The ship remained in the 3rd Naval District serving the Naval Reserve Training Program until transferred to the Reserve Fleet, Green Cove Springs, Florida in September 1949.

===Mine squadron flagship, 1952-1958===
The outbreak of Communist aggression in Korea ended her retirement two years later. Recommissioning on 11 January 1952 preceded conversion as a mine squadron flagship and logistic support vessel. Helicopter landing, fueling, and repair facilities also permitted her to embark and control helicopters as demonstrated during 1955 LANTMINEX. Also during 1955, on 1 July, LST–1069 was named USS Orleans Parish (LST-1069), and in December, she made her first Atlantic crossing to take part in an Atlantic Fleet mine evaluation project at Port Lyautey, French Morocco. Her duties as flagship for MinRon 8 were interrupted from 16 December 1957 to 19 December 1958, while the ship was out of commission in reserve at Charleston, South Carolina.

===Mine countermeasures support ship, 1959-1966===
With additional communications equipment installed and other modifications she rejoined the fleet as the mine countermeasures support ship, USS Orleans Parish (MSC–6). Besides resuming participation in the annual Springboard, MinEx, and PhibEx exercises, on 20 November 1959 she departed Charleston escorting across the Atlantic several recently acquired Norwegian and Spanish minesweepers. After visiting Lisbon, Portugal she returned to her homeport on 4 January 1960. That summer she conducted her first ROTC Midshipmen indoctrination cruise.
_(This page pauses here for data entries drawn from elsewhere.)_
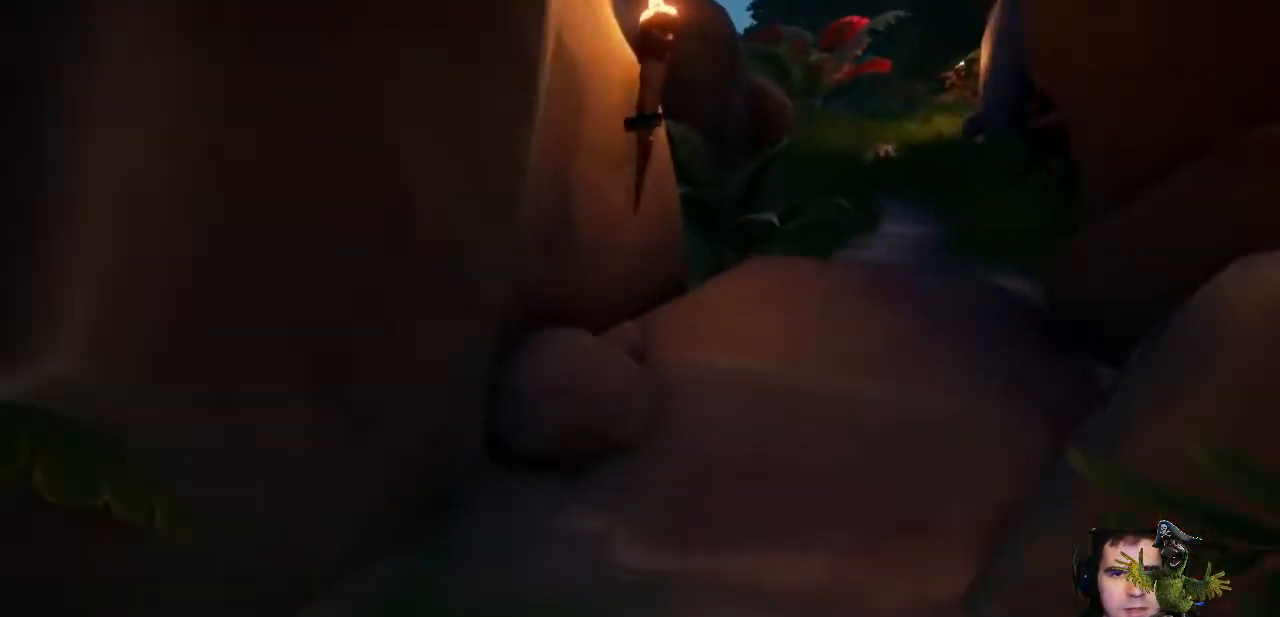
{"buttons": [], "left_stick": "up", "right_stick": "center", "events": [[100, "right_stick", "center"], [333, "right_stick", "up"], [467, "right_stick", "center"]]}
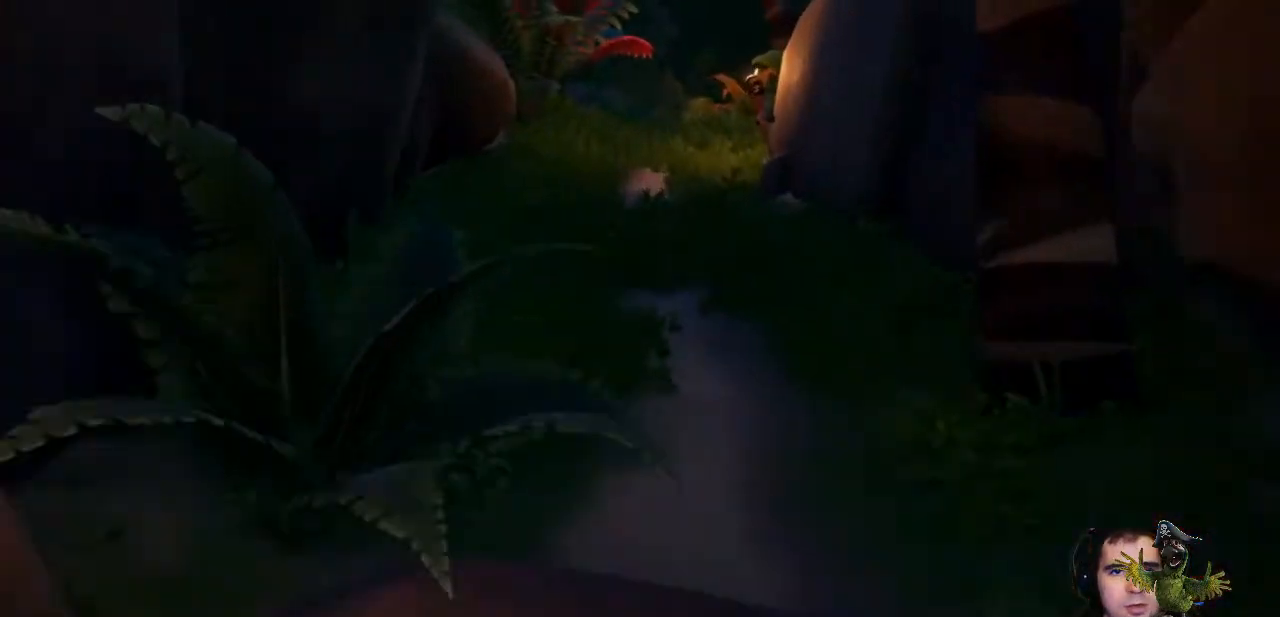
{"buttons": [], "left_stick": "up", "right_stick": "center", "events": [[100, "L3", "down"], [300, "L3", "up"], [367, "right_stick", "down-right"], [467, "right_stick", "center"]]}
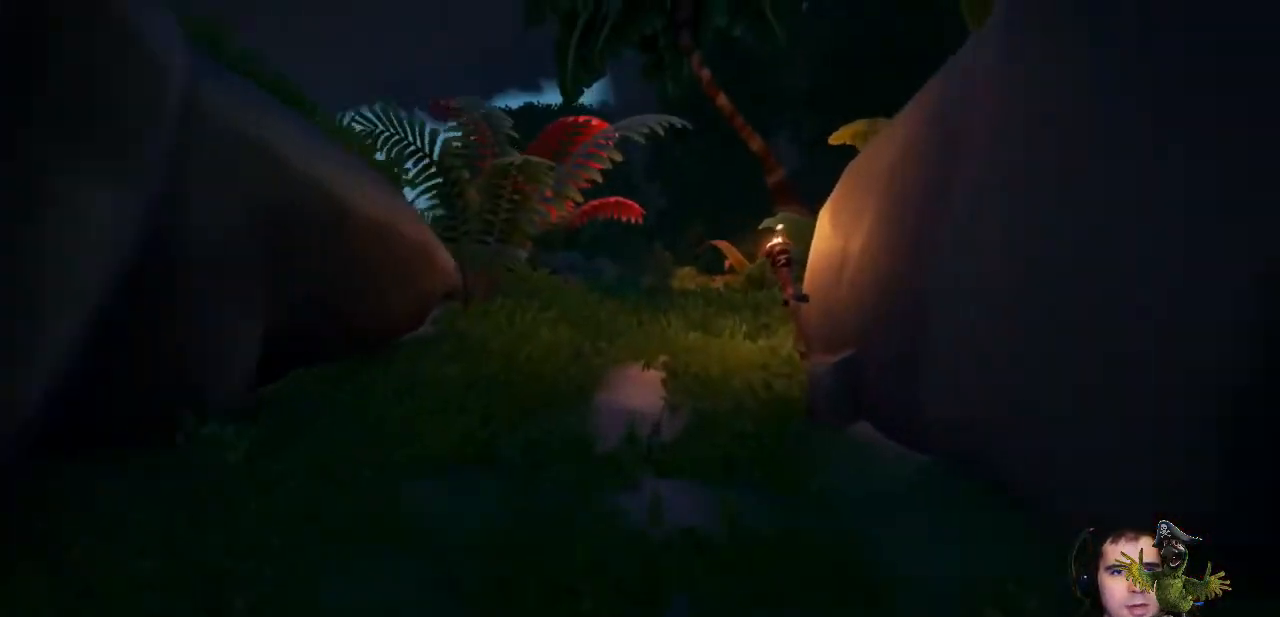
{"buttons": [], "left_stick": "up", "right_stick": "center", "events": []}
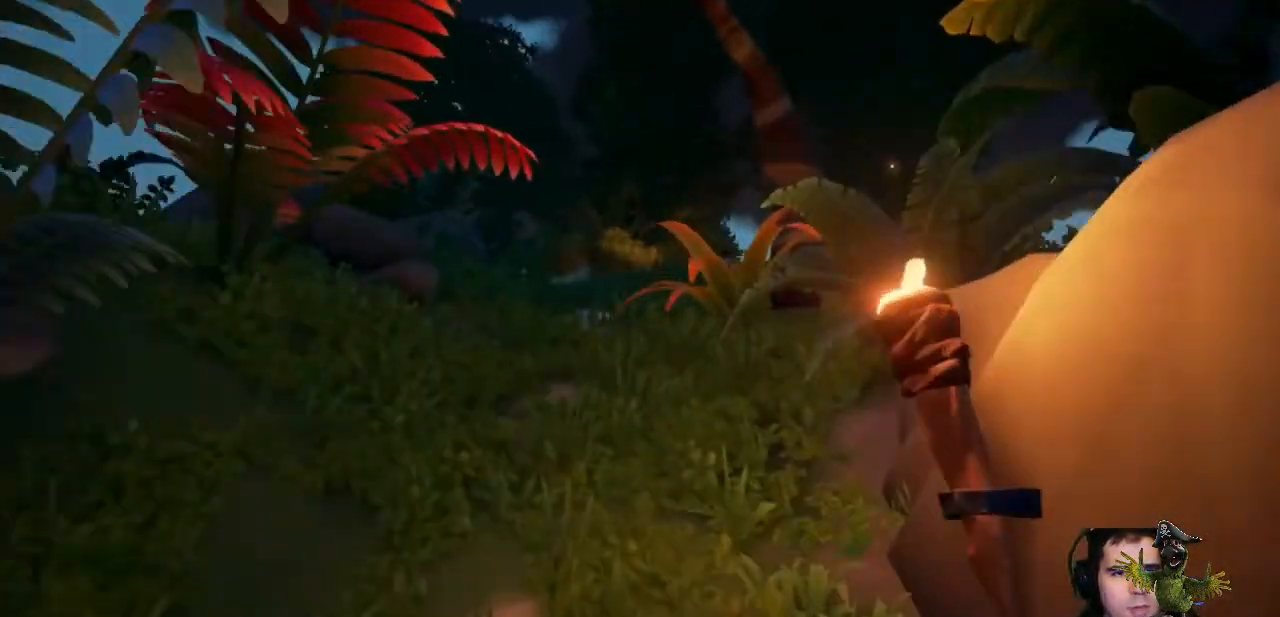
{"buttons": [], "left_stick": "up", "right_stick": "center", "events": []}
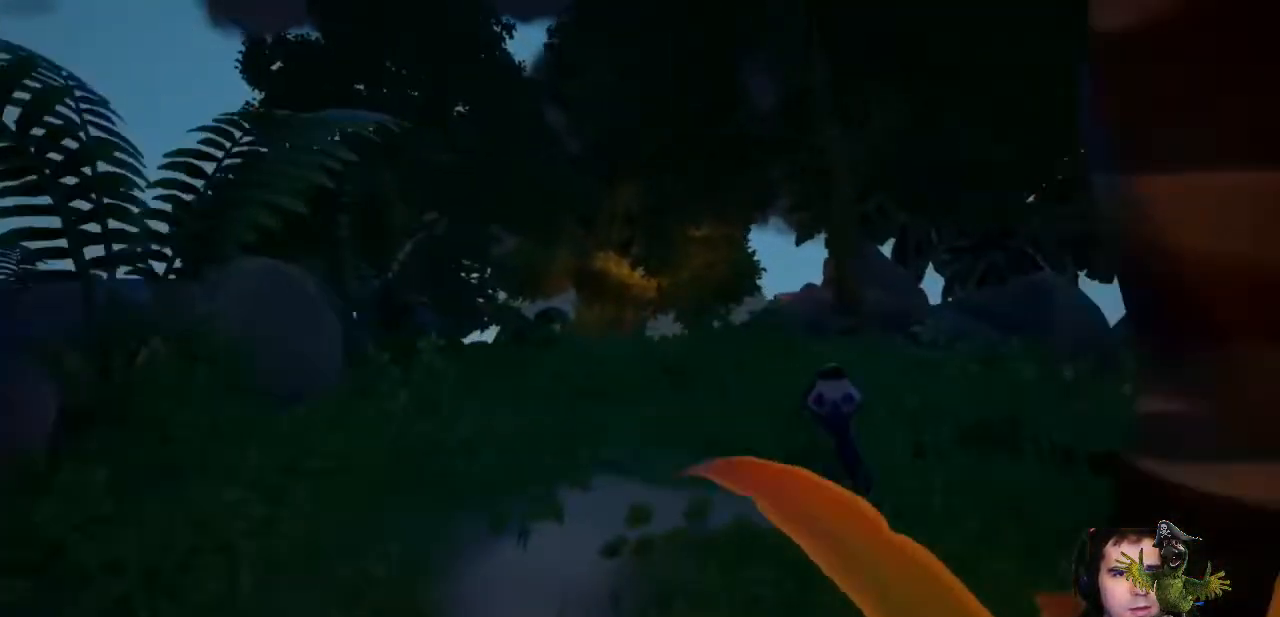
{"buttons": [], "left_stick": "up", "right_stick": "center", "events": []}
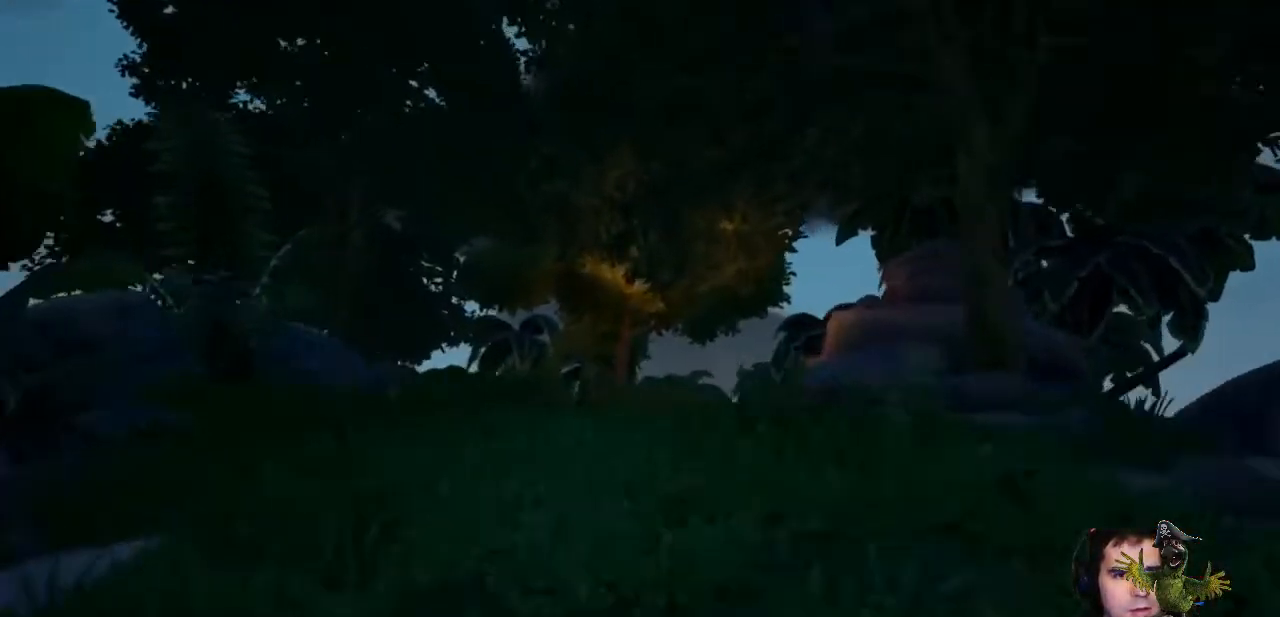
{"buttons": [], "left_stick": "up", "right_stick": "down", "events": [[333, "right_stick", "down"]]}
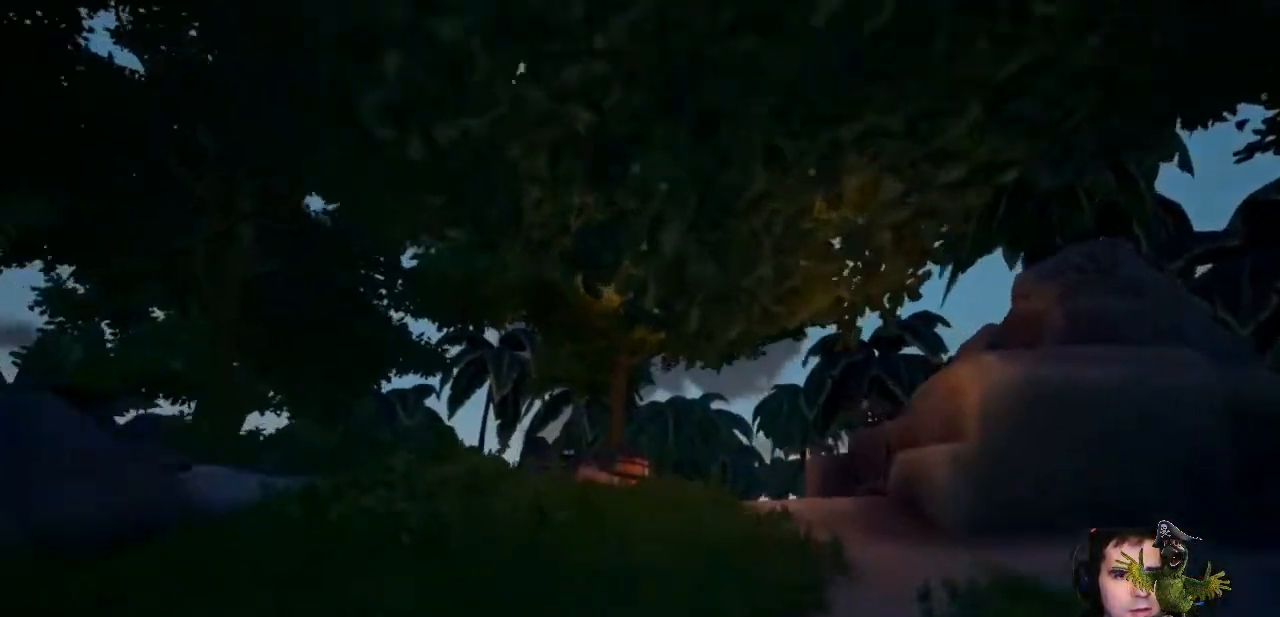
{"buttons": [], "left_stick": "up", "right_stick": "center", "events": [[67, "right_stick", "center"]]}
During February 1963 she paid her first visit to her namesake city at the height of the Mardi Gras festival.

===Military Sea Transportation Service, 1966-1970===
Orleans Parishs area of operation and assignment changed greatly when she decommissioned on 20 May 1966, and was transferred to the Military Sea Transportation Service (MSTS). Again designated USS Orleans Parish (LST–1069) and altered to serve as a cargo ship, she soon received a civilian crew and 12 September sailed for the Panama Canal and the Pacific. Her first voyage brought her to Guam; Subic Bay, Philippines; Vũng Tàu, South Vietnam; and Yokohama, Japan. She continued to sail in 1970 under the MSTS Far Eastern Command.

===Decommissioning and sale===
Subsequently, placed out of service, she was struck from the Naval Vessel Register on 30 June 1975. The ship was sold to the Republic of the Philippines on 1 September 1976 to serve as BRP Cotabato Del Norte (LT-511).